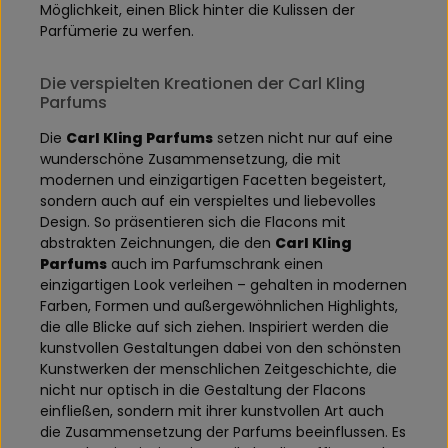
Möglichkeit, einen Blick hinter die Kulissen der
Parfümerie zu werfen.
Die verspielten Kreationen der Carl Kling
Parfums
Die
Carl Kling Parfums
setzen nicht nur auf eine
wunderschöne Zusammensetzung, die mit
modernen und einzigartigen Facetten begeistert,
sondern auch auf ein verspieltes und liebevolles
Design. So präsentieren sich die Flacons mit
abstrakten Zeichnungen, die den
Carl Kling
Parfums
auch im Parfumschrank einen
einzigartigen Look verleihen – gehalten in modernen
Farben, Formen und außergewöhnlichen Highlights,
die alle Blicke auf sich ziehen. Inspiriert werden die
kunstvollen Gestaltungen dabei von den schönsten
Kunstwerken der menschlichen Zeitgeschichte, die
nicht nur optisch in die Gestaltung der Flacons
einfließen, sondern mit ihrer kunstvollen Art auch
die Zusammensetzung der Parfums beeinflussen. Es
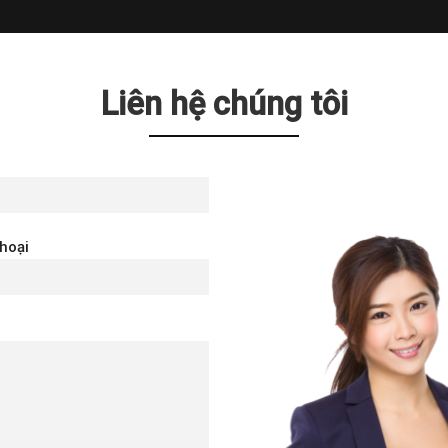
Liên hệ chúng tôi
thoại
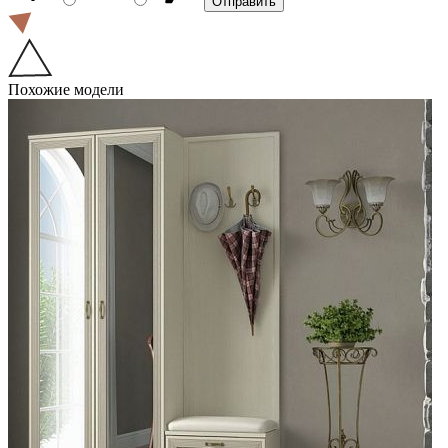
Похожие модели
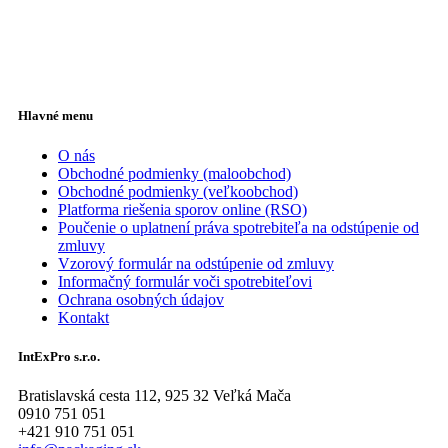
Hlavné menu
O nás
Obchodné podmienky (maloobchod)
Obchodné podmienky (veľkoobchod)
Platforma riešenia sporov online (RSO)
Poučenie o uplatnení práva spotrebiteľa na odstúpenie od
zmluvy
Vzorový formulár na odstúpenie od zmluvy
Informačný formulár voči spotrebiteľovi
Ochrana osobných údajov
Kontakt
IntExPro s.r.o.
Bratislavská cesta 112, 925 32 Veľká Mača
0910 751 051
+421 910 751 051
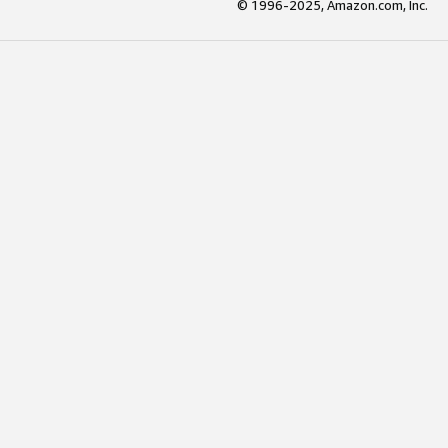
© 1996-2025, Amazon.com, Inc.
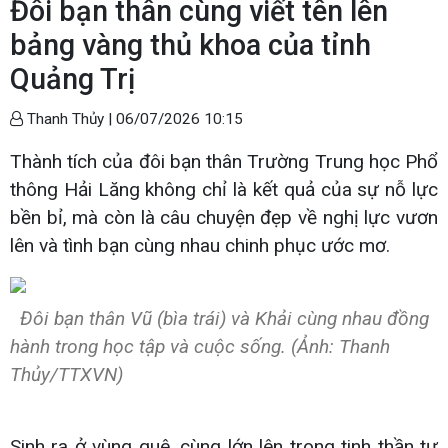
Đôi bạn thân cùng viết tên lên
bảng vàng thủ khoa của tỉnh
Quảng Trị
Thanh Thủy |
06/07/2026 10:15
Thành tích của đôi bạn thân Trường Trung học Phổ
thông Hải Lăng không chỉ là kết quả của sự nỗ lực
bền bỉ, mà còn là câu chuyện đẹp về nghị lực vươn
lên và tình bạn cùng nhau chinh phục ước mơ.
Đôi bạn thân Vũ (bìa trái) và Khải cùng nhau đồng
hành trong học tập và cuộc sống. (Ảnh: Thanh
Thủy/TTXVN)
Sinh ra ở vùng quê, cùng lớn lên trong tinh thần tự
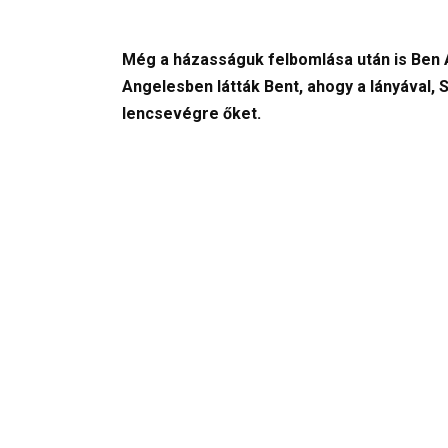
Még a házasságuk felbomlása után is Ben
Angelesben látták Bent, ahogy a lányával,
lencsevégre őket.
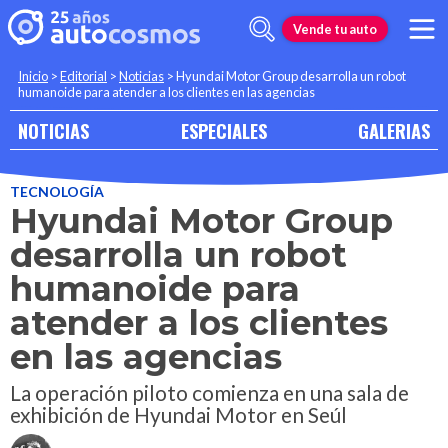
Vende tu auto
Inicio
>
Editorial
>
Noticias
>
Hyundai Motor Group desarrolla un robot
humanoide para atender a los clientes en las agencias
NOTICIAS
ESPECIALES
GALERIAS
TECNOLOGÍA
Hyundai Motor Group
desarrolla un robot
humanoide para
atender a los clientes
en las agencias
La operación piloto comienza en una sala de
exhibición de Hyundai Motor en Seúl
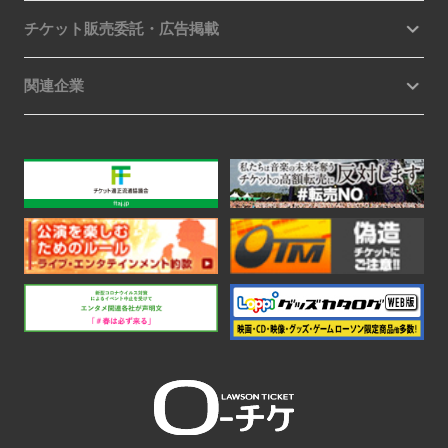
チケット販売委託・広告掲載
関連企業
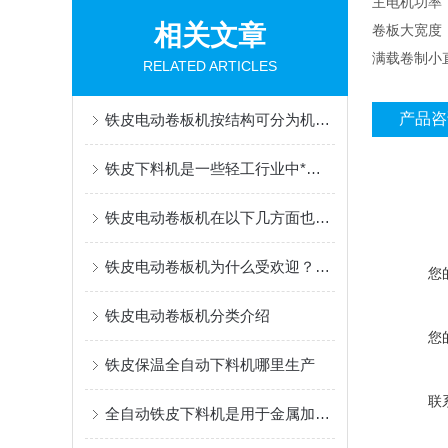
主电机功率 
相关文章
卷板大宽度 
满载卷制小
RELATED ARTICLES
产品咨
铁皮电动卷板机按结构可分为机械式和液压式两种
铁皮下料机是一些轻工行业中*设备
铁皮电动卷板机在以下几方面也体现出明显的发展趋势
铁皮电动卷板机为什么受欢迎？不知道的进来看看！
您
铁皮电动卷板机分类介绍
您
铁皮保温全自动下料机哪里生产
联
全自动铁皮下料机是用于金属加工行业的重要设备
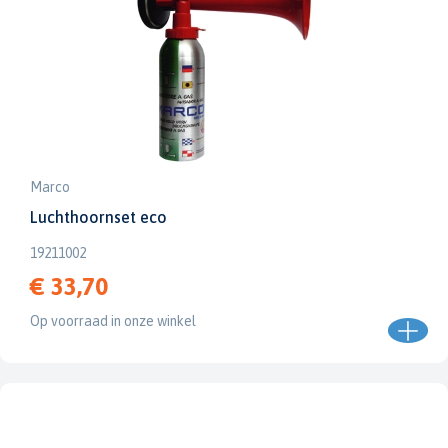
Marco
Luchthoornset eco
19211002
€ 33,70
Op voorraad in onze winkel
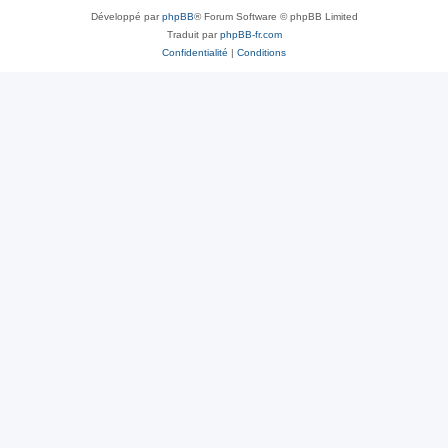
Développé par
phpBB
® Forum Software © phpBB Limited
Traduit par
phpBB-fr.com
Confidentialité
|
Conditions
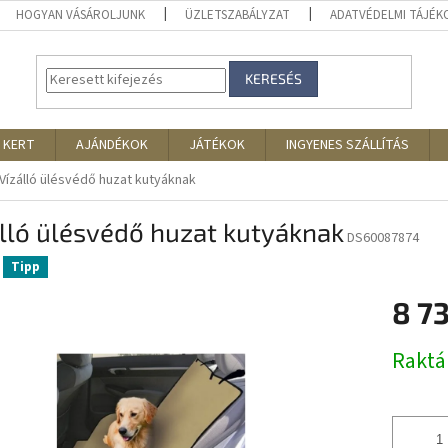
HOGYAN VÁSÁROLJUNK
ÜZLETSZABÁLYZAT
ADATVÉDELMI TÁJÉ
KERESÉS
 KERT
AJÁNDÉKOK
JÁTÉKOK
INGYENES SZÁLLÍTÁS
Vízálló ülésvédő huzat kutyáknak
lló ülésvédő huzat kutyáknak
DS60087874
Tipp
8 7
Egységár
Rakt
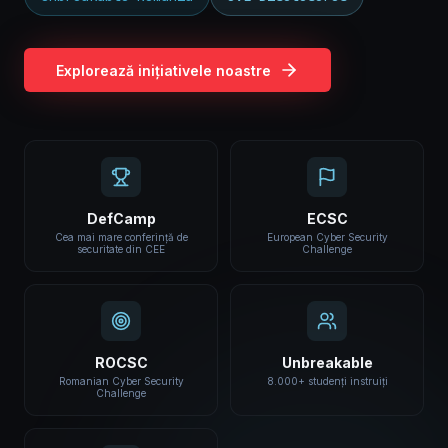
Explorează inițiativele noastre
DefCamp
ECSC
Cea mai mare conferință de
European Cyber Security
securitate din CEE
Challenge
ROCSC
Unbreakable
Romanian Cyber Security
8.000+ studenți instruiți
Challenge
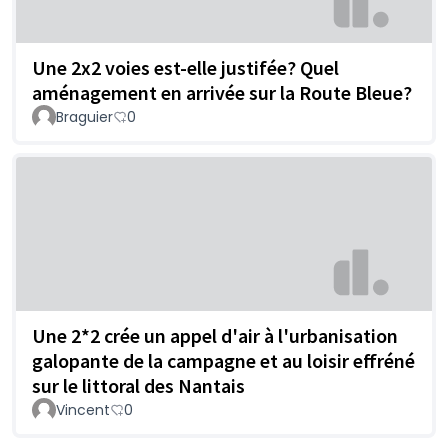
Une 2x2 voies est-elle justifée? Quel
aménagement en arrivée sur la Route Bleue?
Braguier
0
Une 2*2 crée un appel d'air à l'urbanisation
galopante de la campagne et au loisir effréné
sur le littoral des Nantais
Vincent
0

-*-

Task brief: Search the material for the word "trong". Each line where it is found must be copied.

Solution below:
hành trong học tập và cuộc sống. (Ảnh: Thanh
Sinh ra ở vùng quê, cùng lớn lên trong tinh thần tự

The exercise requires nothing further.